Avant même de se demander s’il est en notre pouvoir d’en finir avec les préjugés, il pourrait sembler exigible de s’en débarrasser. En effet, les préjugés sont-ils autre chose que des obstacles à notre raison, qui éloigne celle-ci de la vérité tout autant que de la liberté ? Cela d’autant plus que la plupart du temps, ils sont la cause de la violence que les hommes se font subir et qui récuse la possibilité d’un accord universel entre eux.
En ce sens, on pourrait estimer que l’on peut en finir avec les préjugés parce qu’on le doit. La critique des préjugés ne peut-elle pas apparaître ainsi comme le moyen et la fin de toute recherche de la vérité ? En effet, les préjugés étant ce qui ordonne nos jugements sans que nous l’ayons interrogé, la pensée se libérerait de ses préjugés en commençant par faire retour sur l’origine de ses croyances et de ces certitudes afin de se donner un fondement rationnel. En ce sens, la recherche de la vérité peut bien apparaître comme le moyen pour se libérer des préjugés dont nous sommes victimes. Là où les préjugés ordonnent inconsciemment notre pensée, l’effort de la pensée consiste ainsi à se réapproprier ses fondements. Penser n’est-ce pas ainsi se dresser contre ce qui demeure en nous impensé : à savoir nos préjugés, ces croyances inconscientes qui nous font penser ce que nous pensons sans que nous en ayons fait le choix ?
Cependant, aussi exigible que cela soit, la question demeure de savoir si la critique des préjugés est pleinement en notre pouvoir. En effet, si nos préjugés ont des racines inconscientes, si, d’autre part, ils procèdent d’un désir dont ils sont la satisfaction, comme toute illusion, notre pensée peut-elle avoir pleinement prise sur eux ? Toute pensée qui s’inaugure ne commence-t-elle pas par des préjugés ? Et ne sont-ils pas la matière sur lesquelles sa critique va s’exercer en s’efforçant de les dépasser ? En ce sens, vouloir en finir avec les préjugés, ne serait-ce pas paradoxalement en finir avec la recherche de la vérité qui suppose leur mise en question ? Enfin, ne serions-nous pas autorisés à reconnaître des préjugés utiles ? Car que sont les conventions sociales ou culturelles, sinon des formes de préjugés du fait de leur arbitraire et de leur irrationalité ? Doit-on donc considérer comme préjugés toute forme de déterminations sociales, culturelles et historiques, qui ordonnent notre jugement sans que nous les ayons interrogées ? Mais alors une pensée libre de tout préjugé sera-t-elle seulement possible ?

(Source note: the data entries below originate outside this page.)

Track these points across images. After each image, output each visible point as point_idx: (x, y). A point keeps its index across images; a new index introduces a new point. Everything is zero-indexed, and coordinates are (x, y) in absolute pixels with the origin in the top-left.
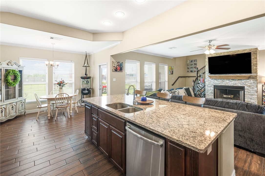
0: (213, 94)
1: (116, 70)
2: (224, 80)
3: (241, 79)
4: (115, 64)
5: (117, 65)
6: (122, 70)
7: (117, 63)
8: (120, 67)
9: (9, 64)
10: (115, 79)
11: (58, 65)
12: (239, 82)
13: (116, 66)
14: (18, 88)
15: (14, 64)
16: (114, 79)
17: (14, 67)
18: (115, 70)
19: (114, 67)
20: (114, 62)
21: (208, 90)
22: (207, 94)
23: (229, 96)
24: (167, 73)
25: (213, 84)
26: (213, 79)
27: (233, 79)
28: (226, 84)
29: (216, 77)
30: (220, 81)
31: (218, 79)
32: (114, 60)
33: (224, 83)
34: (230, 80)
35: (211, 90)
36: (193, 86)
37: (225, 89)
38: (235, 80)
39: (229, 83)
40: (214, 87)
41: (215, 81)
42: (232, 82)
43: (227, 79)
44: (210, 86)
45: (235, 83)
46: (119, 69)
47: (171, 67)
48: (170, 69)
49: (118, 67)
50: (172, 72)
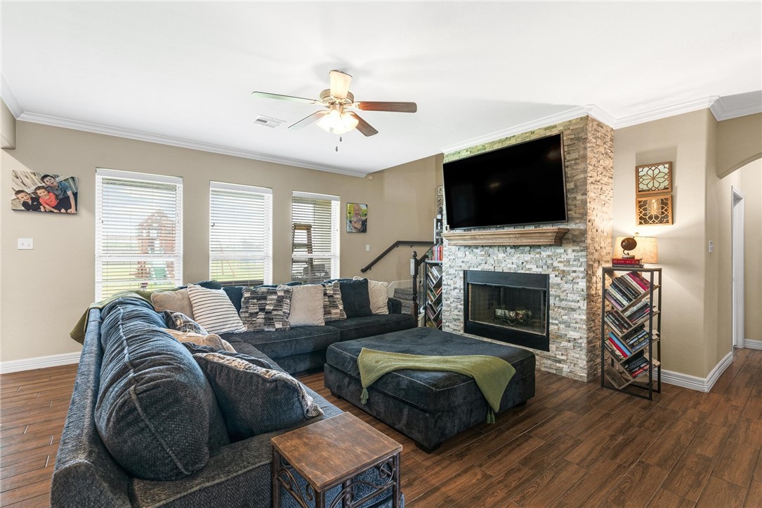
0: (462, 303)
1: (33, 205)
2: (491, 250)
3: (539, 246)
4: (27, 181)
5: (39, 188)
6: (68, 206)
7: (36, 179)
8: (56, 196)
10: (30, 240)
12: (532, 256)
13: (29, 191)
16: (20, 241)
18: (25, 204)
19: (18, 192)
20: (19, 175)
21: (450, 288)
22: (447, 302)
23: (511, 315)
24: (339, 228)
25: (463, 265)
26: (462, 248)
27: (515, 247)
28: (496, 264)
29: (464, 240)
30: (482, 255)
31: (477, 247)
32: (22, 168)
33: (490, 261)
34: (508, 249)
35: (455, 288)
36: (412, 272)
37: (495, 286)
38: (521, 248)
39: (506, 263)
40: (465, 278)
41: (467, 253)
42: (514, 259)
43: (499, 246)
44: (454, 272)
45: (523, 263)
46: (55, 203)
47: (357, 208)
48: (352, 214)
49: (41, 193)
50: (359, 226)
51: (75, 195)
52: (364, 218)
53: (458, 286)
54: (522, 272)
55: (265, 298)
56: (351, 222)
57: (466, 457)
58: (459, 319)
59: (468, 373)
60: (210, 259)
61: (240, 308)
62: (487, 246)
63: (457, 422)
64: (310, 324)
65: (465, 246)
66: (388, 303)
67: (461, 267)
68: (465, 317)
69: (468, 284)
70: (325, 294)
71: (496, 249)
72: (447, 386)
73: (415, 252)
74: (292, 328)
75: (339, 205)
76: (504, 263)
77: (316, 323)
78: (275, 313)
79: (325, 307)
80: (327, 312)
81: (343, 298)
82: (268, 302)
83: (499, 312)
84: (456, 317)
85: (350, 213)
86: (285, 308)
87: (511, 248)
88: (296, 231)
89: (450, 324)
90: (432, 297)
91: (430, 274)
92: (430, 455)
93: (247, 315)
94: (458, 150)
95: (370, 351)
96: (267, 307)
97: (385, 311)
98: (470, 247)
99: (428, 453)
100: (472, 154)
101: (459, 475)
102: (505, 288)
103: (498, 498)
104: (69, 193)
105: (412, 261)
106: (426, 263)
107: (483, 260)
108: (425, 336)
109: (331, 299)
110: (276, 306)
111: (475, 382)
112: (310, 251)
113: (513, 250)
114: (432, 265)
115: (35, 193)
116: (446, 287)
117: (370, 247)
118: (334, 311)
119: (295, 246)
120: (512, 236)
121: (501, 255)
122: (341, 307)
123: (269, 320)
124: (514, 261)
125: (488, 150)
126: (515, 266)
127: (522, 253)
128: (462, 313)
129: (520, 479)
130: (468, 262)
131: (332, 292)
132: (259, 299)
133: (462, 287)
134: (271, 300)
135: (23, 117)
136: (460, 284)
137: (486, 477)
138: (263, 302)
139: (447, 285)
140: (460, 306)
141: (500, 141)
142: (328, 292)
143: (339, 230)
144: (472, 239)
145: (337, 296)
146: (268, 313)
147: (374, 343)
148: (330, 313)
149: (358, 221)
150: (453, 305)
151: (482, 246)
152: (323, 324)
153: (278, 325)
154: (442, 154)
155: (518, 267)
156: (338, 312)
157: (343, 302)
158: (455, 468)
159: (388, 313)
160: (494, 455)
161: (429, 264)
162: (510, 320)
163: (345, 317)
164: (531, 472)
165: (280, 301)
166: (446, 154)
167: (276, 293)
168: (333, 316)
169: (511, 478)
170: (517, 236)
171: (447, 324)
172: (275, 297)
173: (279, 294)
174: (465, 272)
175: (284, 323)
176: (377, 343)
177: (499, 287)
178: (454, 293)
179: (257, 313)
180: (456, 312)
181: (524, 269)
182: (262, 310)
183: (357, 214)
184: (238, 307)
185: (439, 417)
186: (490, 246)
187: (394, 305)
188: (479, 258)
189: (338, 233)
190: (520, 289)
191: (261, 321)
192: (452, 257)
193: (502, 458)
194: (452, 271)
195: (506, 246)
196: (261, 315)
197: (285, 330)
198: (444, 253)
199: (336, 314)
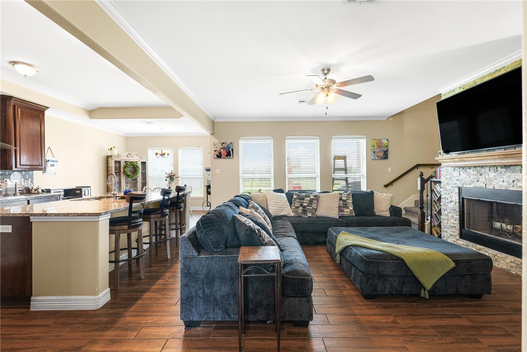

Dans un premier temps, nous verrons en quelle mesure l’effort même de la pensée ouvre la critique des préjugés et la possibilité de s’en libérer, la fin des préjugés n’étant autre que le commencement même de la pensée ; puis nous nous demanderons en quel sens une telle autonomie est possible ; enfin, nous nous demanderons ce qui sépare le préjugé de la convention ou de l’évidence commune et quelle forme de préjugés récuse d’elle-même le dialogue des raisons.